___ Passage for review

I don't have a clue how this would work in a self-hosted CLJS setup. Not sure there enough necessary hooks to get at the code at the correct time. Not sure how it would get the library indexes to it can generate CSS for those. Making the CSS compiler self-hostable shouldn't be an issue though.

Possible Optimizations

As of now each css will end up generating one classname, using the namespace and line/column information for the naming purposes. However, as mentioned earlier this doesn't need to be so. In addition to the .css file a lookup table may be generated. That way the class that ends up getting used in the code can be overridden. For CLJ that can be used at runtime. For CLJS this would need to be done at build time as it otherwise doesn't benefit from DCE.

Also, there may be multiple places in a codebase that have (css :px-4) and there is absolutely no need to have a specific class for each. So, one optimization is just emitting utility classnames ala tailwind. There'll also be common combinations that may also generate their own utility.

Instead of the long verbose names it could also generate short names, similar to what :advanced produces. For development however these long names are actually useful since they tell you exactly where they were defined just by looking at the name.

Testing should also be done if shortening is even necessary. GZIP is very good at optimizating repetition after all.

______

The problem: List each term in the notes on the CSS compiler that is written entirely in capital letters. Give each term once, in the order it first appears.

___ Given data

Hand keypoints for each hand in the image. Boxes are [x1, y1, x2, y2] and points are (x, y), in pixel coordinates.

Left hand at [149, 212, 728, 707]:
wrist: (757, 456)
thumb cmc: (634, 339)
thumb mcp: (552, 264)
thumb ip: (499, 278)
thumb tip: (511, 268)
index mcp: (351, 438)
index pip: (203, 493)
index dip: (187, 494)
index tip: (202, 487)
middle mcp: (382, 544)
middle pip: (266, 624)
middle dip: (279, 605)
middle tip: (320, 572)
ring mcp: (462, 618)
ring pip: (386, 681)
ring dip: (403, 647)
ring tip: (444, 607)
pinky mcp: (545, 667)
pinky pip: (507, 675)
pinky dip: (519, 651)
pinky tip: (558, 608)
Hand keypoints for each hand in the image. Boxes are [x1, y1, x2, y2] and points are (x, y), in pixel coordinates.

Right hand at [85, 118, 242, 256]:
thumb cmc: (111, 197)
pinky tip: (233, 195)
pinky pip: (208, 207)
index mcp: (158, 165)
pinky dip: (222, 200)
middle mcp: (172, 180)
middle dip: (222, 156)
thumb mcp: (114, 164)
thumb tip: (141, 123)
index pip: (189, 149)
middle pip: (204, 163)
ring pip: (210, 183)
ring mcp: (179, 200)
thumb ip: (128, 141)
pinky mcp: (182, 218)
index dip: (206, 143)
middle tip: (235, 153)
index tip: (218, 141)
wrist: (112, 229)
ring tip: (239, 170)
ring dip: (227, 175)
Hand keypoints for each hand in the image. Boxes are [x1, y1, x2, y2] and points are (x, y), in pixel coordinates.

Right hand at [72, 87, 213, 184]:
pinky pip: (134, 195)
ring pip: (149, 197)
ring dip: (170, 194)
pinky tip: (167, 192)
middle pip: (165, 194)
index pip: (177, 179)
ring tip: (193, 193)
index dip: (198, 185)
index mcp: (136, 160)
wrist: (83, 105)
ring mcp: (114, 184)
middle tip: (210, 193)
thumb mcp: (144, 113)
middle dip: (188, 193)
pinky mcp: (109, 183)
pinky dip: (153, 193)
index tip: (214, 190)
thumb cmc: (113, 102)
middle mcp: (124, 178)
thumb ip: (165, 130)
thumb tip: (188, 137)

______

Answer below: CLJS, CSS, CLJ, DCE, GZIP